Écrivez de nouveau ces lignes telles quelles, pour l'ensemble des items, s'il vous plaît.

DONNÉES D'ENTRÉE:
★ ★ ★ ★ ★ ★ ★

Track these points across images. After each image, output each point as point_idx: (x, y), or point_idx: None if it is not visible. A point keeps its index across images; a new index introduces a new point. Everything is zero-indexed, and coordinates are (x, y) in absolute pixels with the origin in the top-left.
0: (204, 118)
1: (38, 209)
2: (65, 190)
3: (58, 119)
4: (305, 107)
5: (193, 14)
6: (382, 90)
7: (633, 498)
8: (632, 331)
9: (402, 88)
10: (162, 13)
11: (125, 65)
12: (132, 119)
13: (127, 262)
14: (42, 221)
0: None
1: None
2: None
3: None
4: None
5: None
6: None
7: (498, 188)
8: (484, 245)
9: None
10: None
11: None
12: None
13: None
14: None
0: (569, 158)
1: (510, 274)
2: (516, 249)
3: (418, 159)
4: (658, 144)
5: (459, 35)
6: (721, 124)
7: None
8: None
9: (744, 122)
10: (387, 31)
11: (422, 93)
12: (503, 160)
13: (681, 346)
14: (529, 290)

★ ★ ★ ★ ★ ★ ★

RÉPONSE:
Track these points across images. After each image, output each point as point_idx: (x, y), or point_idx: None if it is not visible. A point keeps its index across images; a new index introduces a new point. Everything is zero-indexed, and coordinates are (x, y) in absolute pixels with the origin in the top-left.
0: (204, 118)
1: (38, 209)
2: (65, 190)
3: (58, 119)
4: (305, 107)
5: (193, 14)
6: (382, 90)
7: (633, 498)
8: (632, 331)
9: (402, 88)
10: (162, 13)
11: (125, 65)
12: (132, 119)
13: (127, 262)
14: (42, 221)
0: None
1: None
2: None
3: None
4: None
5: None
6: None
7: (498, 188)
8: (484, 245)
9: None
10: None
11: None
12: None
13: None
14: None
0: (569, 158)
1: (510, 274)
2: (516, 249)
3: (418, 159)
4: (658, 144)
5: (459, 35)
6: (721, 124)
7: None
8: None
9: (744, 122)
10: (387, 31)
11: (422, 93)
12: (503, 160)
13: (681, 346)
14: (529, 290)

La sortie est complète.